= Dick Honig =

American football official

Richard "Dick" Honig is a former American football official. He worked for 22 years in the Big Ten Conference (starting in 1983) and nine years in the Mid-American Conference and over 20 years as a basketball referee for the Mid-American Conference from 1978 to 2001. He also worked two years as a Reply Trainer and five years as a Rules Analyst for Big Ten Network. Working a total of 17 bowl games as an on-field official, Honig's final football game was the 2005 Sugar Bowl between Virginia Tech and Auburn. Honig's officiating career in Division I college football spans over a total of 350 games.

Honig was born on January 30, 1942. Born and raised in Detroit, Michigan, Honig began to play organized sports in high school and earned varsity letters in baseball, basketball, and football, and he received All-City and All-State honors in baseball and basketball two years in a row.

Honig is a 1963 graduate of the University of Michigan with bachelor's and master's degrees in kinesiology. He was an All-Big Ten shortstop on the Wolverines national championship baseball team in 1962. After graduating, Honig served as an assistant coach at Michigan for both the basketball and baseball teams from 1963 to 1973, which led him to his officiating career since the coaches were also officials. Many coaches at the time also officiated since coaches were not paid well at the time, making just $5,400 a year.

Honig is still involved with the Big Ten Conference in a supervisory role and operates instant replay during games. In its early years, Honig was instrumental in training officials for the European Federation of American Football, which he helped establish in 1988.

In 1984, Honig started Honig's Whistle Stop, an officials' supplies company, which would later turn into one of the largest officiating supply companies in the world. Honig started the business is his basement in 1984, and quickly acquired office space a year later. Before the web, Honig's used mail-order catalog and phone sales to build its business. Honig's has expanded its operation to eight branch offices throughout the United States and Canada, and is the uniform supplier for umpires working the College World Series.

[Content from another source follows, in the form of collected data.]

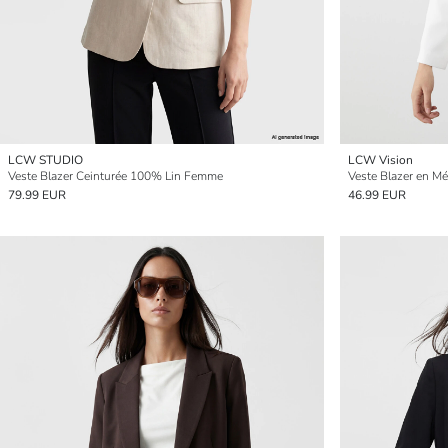
LCW STUDIO
LCW Vision
Veste Blazer Ceinturée 100% Lin Femme
Veste Blazer en M
79.99 EUR
46.99 EUR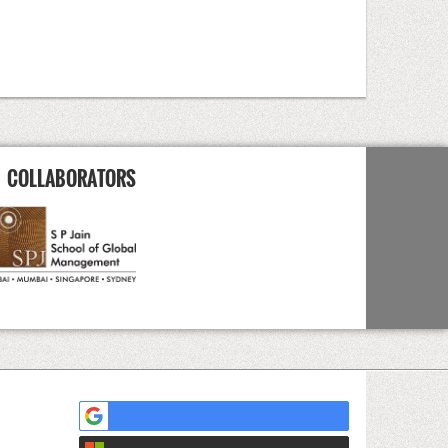
COLLABORATORS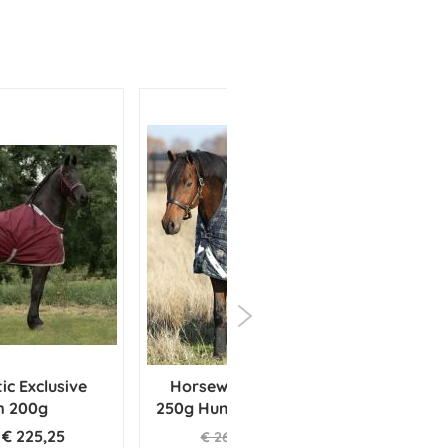
ic Exclusive
Horseware Rhino Wug VL
We
m 200g
250g Hunter check / Green &
D
Navy
€ 225,25
€ 215,96
€ 269,95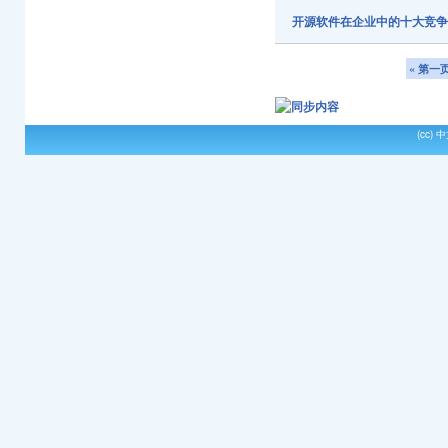
开源软件在企业中的十大竞
« 第一
(cc)
中文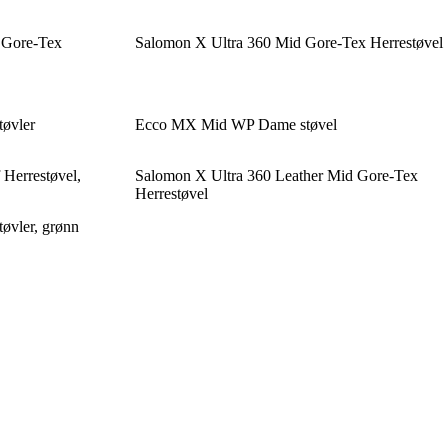
 Gore-Tex
Salomon X Ultra 360 Mid Gore-Tex Herrestøvel
tøvler
Ecco MX Mid WP Dame støvel
Herrestøvel,
Salomon X Ultra 360 Leather Mid Gore-Tex
Herrestøvel
øvler, grønn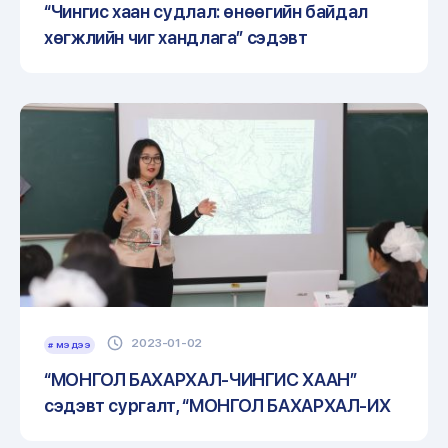
“Чингис хаан судлал: өнөөгийн байдал
хөгжлийн чиг хандлага” cэдэвт
хэлэлцүүлгийг зохион байгууллаа.
2023-01-02
# МЭДЭЭ
“МОНГОЛ БАХАРХАЛ-ЧИНГИС ХААН”
сэдэвт сургалт, “МОНГОЛ БАХАРХАЛ-ИХ
ХААНЫ ӨЛГИЙ НУТГААР” гэрэл зургийн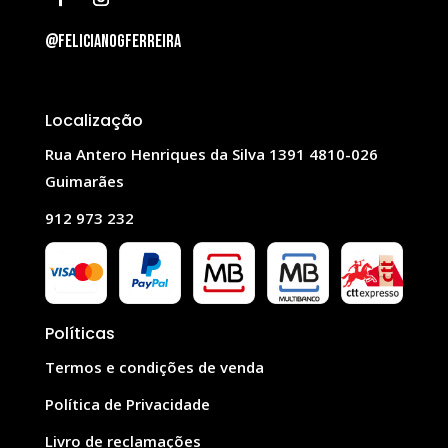
@felicianogferreira
Localização
Rua Antero Henriques da Silva 1391 4810-026
Guimarães
912 973 232
Políticas
Termos e condições de venda
Política de Privacidade
Livro de reclamações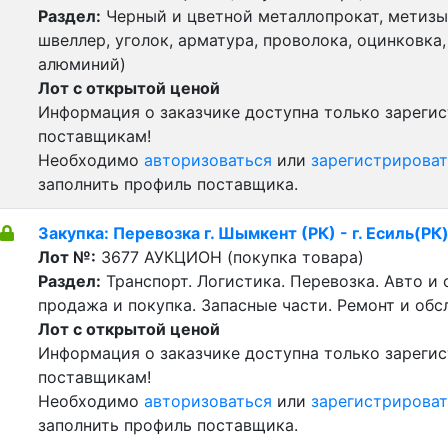
Раздел:
Черный и цветной металлопрокат, метизы 
швеллер, уголок, арматура, проволока, оцинковка,
алюминий)
Лот с открытой ценой
Информация о заказчике доступна только зареги
поставщикам!
Необходимо
авторизоваться
или
зарегистрироват
заполнить профиль поставщика.
Закупка: Перевозка г. Шымкент (РК) - г. Есиль(РК
Лот №:
3677
АУКЦИОН (покупка товара)
Раздел:
Транспорт. Логистика. Перевозка. Авто и
продажа и покупка. Запасные части. Ремонт и обс
Лот с открытой ценой
Информация о заказчике доступна только зареги
поставщикам!
Необходимо
авторизоваться
или
зарегистрироват
заполнить профиль поставщика.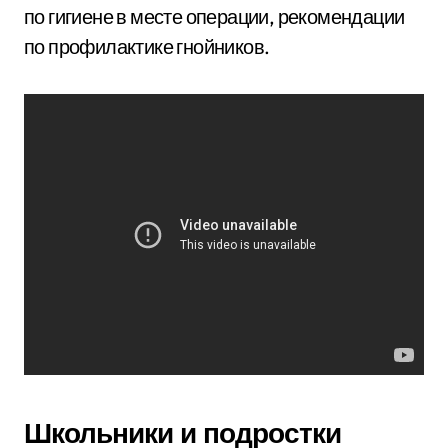
по гигиене в месте операции, рекомендации
по профилактике гнойников.
Школьники и подростки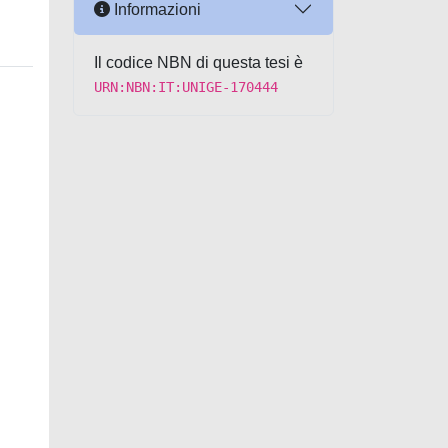
Informazioni
Il codice NBN di questa tesi è
URN:NBN:IT:UNIGE-170444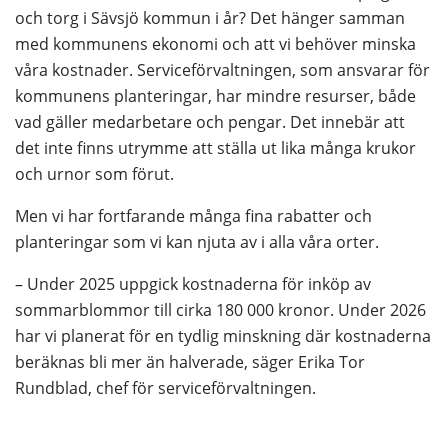
och torg i Sävsjö kommun i år? Det hänger samman 
med kommunens ekonomi och att vi behöver minska 
våra kostnader. Serviceförvaltningen, som ansvarar för 
kommunens planteringar, har mindre resurser, både 
vad gäller medarbetare och pengar. Det innebär att 
det inte finns utrymme att ställa ut lika många krukor 
och urnor som förut.
Men vi har fortfarande många fina rabatter och 
planteringar som vi kan njuta av i alla våra orter.
– Under 2025 uppgick kostnaderna för inköp av 
sommarblommor till cirka 180 000 kronor. Under 2026 
har vi planerat för en tydlig minskning där kostnaderna 
beräknas bli mer än halverade, säger Erika Tor 
Rundblad, chef för serviceförvaltningen.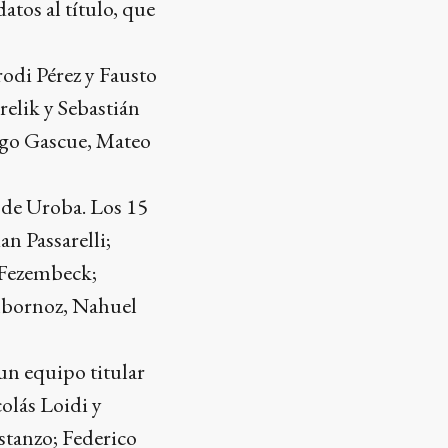
atos al título, que
odi Pérez y Fausto
elik y Sebastián
ago Gascue, Mateo
e de Uroba. Los 15
an Passarelli;
 Fezembeck;
lbornoz, Nahuel
un equipo titular
olás Loidi y
tanzo; Federico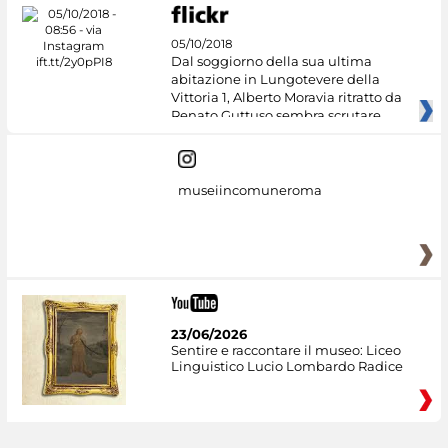
05/10/2018
Dal soggiorno della sua ultima
abitazione in Lungotevere della
Vittoria 1, Alberto Moravia ritratto da
Renato Guttuso sembra scrutare
museiincomuneroma
23/06/2026
Sentire e raccontare il museo: Liceo
Linguistico Lucio Lombardo Radice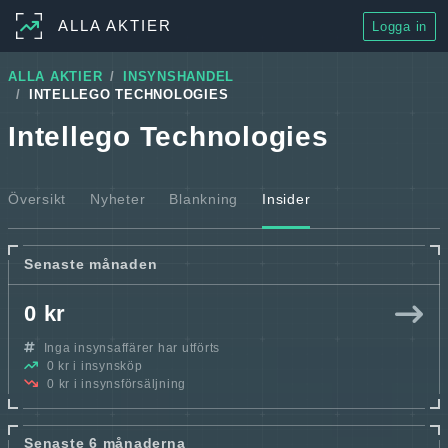
ALLA AKTIER
Logga in
ALLA AKTIER
INSYNSHANDEL
INTELLEGO TECHNOLOGIES
Intellego Technologies
Översikt
Nyheter
Blankning
Insider
Senaste månaden
0 kr
Inga insynsaffärer har utförts
0 kr i insynsköp
0 kr i insynsförsäljning
Senaste 6 månaderna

Honig owned and operated the Whistle Stop up until 2017, when he sold the company and started his retirement.

Honig and his wife, Liana, have four children and reside in Ann Arbor, Michigan.

==Memorable games==
During a 2002 game between Iowa and Penn State, Honig was chased by Penn State head coach Joe Paterno following a 42–35 overtime victory by Iowa. Paterno was angered that Penn State wide receiver Tony Johnson caught a pass for a first down with both feet in bounds according to the stadium's video replay board, but the play was ruled an incompletion. The image of the coaching legend running down the official was shown repeatedly on sports highlight shows throughout the 2002 season, as many found it both amusing and amazing that a man his age could run so fast. This game was also a catalyst for the adoption of instant replay in the Big Ten Conference beginning in 2003.